Hoy somos muy conscientes de que vivimos en un mundo plural. En el mundo conviven miles de millones personas, cada una con sus experiencias y su perspectiva. Mientras que en otras épocas toda la sociedad compartía una visión del mundo, cada vez más miramos ese tiempo con distancia y recelo, fijándonos en las personas que quedaban al margen de esos sistemas, o en los conflictos entre sociedades con distintas visiones.
Parece que la solución es decir que todo depende del cristal con que se mire, y que todas las opiniones son válidas. En definitiva, muchas veces renunciamos a pensar que hay una verdad sobre la realidad.
Sin embargo, este enfoque tiene sus fisuras. Si no hay verdad, no puede haber servicios sociales básicos, como la sanidad, porque para curar hace falta formarse, y cuando vas a urgencias no te da lo mismo cualquier opinión.
Si no hay verdad, no hay derechos. Porque para reconocer quién necesita que se defienden sus derechos, para reconocer a los débiles, hace falta la verdad. Si no hay verdad, lo único que existe es quién impone su relato, su voluntad a los demás.

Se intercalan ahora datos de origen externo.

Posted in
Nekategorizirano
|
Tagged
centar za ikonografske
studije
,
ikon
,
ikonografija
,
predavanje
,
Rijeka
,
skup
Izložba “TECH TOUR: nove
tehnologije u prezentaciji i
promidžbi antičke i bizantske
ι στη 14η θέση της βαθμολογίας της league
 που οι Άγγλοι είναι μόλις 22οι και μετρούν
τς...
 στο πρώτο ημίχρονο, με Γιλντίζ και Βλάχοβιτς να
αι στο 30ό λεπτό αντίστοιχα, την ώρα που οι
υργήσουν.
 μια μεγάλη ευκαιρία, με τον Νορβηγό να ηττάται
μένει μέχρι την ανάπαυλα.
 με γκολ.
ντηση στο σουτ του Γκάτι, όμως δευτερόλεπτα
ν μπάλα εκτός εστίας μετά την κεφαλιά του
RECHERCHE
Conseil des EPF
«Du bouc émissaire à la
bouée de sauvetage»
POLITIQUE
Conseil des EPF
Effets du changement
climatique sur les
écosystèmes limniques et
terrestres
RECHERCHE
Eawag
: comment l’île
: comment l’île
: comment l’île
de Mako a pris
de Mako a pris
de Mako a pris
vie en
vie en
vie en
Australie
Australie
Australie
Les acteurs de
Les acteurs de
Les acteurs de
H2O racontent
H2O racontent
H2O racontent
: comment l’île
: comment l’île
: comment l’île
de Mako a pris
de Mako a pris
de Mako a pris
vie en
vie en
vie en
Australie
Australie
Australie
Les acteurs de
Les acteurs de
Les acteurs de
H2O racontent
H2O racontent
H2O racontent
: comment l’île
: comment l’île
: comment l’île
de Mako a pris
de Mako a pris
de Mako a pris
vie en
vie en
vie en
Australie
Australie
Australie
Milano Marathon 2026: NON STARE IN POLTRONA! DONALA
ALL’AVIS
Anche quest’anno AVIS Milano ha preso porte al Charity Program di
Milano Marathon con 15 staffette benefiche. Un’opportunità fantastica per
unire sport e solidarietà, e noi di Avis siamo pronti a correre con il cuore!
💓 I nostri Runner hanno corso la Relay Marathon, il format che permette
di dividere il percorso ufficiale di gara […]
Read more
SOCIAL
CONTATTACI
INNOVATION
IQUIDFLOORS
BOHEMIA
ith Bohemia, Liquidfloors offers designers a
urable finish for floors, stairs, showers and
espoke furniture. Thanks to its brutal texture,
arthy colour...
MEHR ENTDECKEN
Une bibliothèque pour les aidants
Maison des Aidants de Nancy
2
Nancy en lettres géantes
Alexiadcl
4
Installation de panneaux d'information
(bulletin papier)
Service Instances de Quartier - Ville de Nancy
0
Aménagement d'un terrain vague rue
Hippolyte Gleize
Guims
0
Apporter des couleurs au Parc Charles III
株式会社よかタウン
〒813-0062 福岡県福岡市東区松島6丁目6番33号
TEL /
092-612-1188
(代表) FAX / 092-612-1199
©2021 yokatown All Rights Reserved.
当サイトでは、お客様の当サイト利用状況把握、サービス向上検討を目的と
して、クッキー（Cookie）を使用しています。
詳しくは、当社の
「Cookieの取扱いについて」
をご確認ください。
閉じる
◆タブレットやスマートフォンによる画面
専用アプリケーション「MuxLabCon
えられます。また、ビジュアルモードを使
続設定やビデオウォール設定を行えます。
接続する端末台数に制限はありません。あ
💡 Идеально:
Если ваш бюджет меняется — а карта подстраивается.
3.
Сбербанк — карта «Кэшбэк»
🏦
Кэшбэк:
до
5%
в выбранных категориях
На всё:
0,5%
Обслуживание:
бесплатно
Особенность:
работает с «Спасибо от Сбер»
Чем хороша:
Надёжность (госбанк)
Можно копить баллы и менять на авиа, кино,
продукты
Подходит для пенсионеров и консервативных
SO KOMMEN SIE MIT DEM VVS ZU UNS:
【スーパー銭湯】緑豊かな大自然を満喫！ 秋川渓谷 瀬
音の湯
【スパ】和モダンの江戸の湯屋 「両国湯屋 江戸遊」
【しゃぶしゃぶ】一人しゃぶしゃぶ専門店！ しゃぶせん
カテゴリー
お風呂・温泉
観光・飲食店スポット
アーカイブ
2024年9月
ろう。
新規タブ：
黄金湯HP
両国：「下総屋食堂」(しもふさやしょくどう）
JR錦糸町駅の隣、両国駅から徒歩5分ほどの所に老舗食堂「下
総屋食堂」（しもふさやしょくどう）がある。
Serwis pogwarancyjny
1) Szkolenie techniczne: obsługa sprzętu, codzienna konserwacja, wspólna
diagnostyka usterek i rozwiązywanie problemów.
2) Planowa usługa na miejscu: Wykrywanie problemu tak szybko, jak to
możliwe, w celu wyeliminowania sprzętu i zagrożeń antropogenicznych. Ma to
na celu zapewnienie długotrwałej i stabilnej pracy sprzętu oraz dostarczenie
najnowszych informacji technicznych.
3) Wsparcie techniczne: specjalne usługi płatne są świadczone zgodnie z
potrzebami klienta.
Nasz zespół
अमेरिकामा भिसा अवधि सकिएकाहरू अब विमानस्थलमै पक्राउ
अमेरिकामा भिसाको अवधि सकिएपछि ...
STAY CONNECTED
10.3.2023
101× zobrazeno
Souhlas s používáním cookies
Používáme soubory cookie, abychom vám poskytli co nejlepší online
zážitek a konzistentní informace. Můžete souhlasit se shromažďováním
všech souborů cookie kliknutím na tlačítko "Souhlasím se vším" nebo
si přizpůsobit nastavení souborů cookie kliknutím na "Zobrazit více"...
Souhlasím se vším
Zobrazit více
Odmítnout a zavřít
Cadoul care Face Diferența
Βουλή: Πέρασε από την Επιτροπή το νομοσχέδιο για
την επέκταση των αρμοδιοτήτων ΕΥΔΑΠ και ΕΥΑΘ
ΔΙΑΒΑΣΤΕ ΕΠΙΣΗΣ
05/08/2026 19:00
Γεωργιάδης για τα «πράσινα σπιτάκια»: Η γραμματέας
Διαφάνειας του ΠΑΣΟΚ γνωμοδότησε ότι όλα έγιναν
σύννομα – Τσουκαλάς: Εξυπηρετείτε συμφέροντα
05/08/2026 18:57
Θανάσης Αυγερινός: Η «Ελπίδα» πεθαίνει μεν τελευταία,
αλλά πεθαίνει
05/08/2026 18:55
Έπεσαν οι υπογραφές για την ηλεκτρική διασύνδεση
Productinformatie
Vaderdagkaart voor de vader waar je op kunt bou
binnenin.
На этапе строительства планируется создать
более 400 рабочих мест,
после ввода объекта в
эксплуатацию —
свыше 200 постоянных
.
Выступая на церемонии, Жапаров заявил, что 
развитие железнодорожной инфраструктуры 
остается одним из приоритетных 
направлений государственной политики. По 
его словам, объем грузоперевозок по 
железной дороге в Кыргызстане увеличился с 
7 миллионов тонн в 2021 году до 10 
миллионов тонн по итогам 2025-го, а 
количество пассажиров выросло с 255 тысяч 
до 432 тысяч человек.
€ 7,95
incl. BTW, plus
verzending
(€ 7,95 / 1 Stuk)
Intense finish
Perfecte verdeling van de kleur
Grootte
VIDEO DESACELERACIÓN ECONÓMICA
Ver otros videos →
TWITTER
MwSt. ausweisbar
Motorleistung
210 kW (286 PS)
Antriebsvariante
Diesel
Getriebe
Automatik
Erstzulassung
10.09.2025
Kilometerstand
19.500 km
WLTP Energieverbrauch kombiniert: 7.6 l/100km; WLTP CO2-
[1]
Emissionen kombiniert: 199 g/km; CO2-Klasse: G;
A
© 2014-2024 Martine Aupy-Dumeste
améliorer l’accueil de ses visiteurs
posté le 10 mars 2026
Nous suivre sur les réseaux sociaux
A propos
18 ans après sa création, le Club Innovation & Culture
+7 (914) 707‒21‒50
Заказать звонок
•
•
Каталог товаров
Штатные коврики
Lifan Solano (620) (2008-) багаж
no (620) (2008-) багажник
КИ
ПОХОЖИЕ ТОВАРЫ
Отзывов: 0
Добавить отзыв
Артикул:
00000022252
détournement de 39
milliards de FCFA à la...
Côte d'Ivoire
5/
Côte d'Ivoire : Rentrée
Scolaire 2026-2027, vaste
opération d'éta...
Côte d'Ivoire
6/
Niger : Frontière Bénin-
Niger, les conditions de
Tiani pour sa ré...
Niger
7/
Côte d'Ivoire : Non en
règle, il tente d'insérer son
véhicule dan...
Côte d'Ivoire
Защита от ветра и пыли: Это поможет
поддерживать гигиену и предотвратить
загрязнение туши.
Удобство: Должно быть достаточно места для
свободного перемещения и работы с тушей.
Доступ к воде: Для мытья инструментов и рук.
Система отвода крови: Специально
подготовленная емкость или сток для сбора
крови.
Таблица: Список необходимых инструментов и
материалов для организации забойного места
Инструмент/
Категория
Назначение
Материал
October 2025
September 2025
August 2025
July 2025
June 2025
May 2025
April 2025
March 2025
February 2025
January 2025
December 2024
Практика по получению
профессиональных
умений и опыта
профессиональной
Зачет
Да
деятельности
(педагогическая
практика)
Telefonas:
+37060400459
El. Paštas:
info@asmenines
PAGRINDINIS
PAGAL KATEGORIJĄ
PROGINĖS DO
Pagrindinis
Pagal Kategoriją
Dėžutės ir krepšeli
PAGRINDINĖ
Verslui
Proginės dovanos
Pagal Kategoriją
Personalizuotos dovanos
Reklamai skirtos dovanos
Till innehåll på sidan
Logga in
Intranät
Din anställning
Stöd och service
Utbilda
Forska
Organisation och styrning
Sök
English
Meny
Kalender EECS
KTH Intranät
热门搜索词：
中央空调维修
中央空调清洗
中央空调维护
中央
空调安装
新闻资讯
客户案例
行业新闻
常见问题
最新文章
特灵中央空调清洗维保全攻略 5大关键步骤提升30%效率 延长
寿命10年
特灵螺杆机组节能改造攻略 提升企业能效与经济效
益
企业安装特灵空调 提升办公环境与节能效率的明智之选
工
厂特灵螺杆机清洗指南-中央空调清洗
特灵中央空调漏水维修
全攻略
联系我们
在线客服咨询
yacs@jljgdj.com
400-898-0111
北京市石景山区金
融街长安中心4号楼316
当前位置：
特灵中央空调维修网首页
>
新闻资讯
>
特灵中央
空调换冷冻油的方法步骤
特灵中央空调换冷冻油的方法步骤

Buscar la verdad no significa hacernos soberbios, pensando que la hemos encontrado y podemos atropellar a los demás con ella. Requiere una actitud constante de humildad, una tensión entre aspirar a lo definitivo, sabiendo que nuestra comprensión es siempre limitada.
Buscar la verdad es algo que todos podemos hacer, a través de la reflexión, el diálogo, en nuestra etapa de estudios y en nuestra formación permanente. Buscar la verdad con humildad, y proponerla con caridad, es lo que verdaderamente contribuye a la paz y la justicia.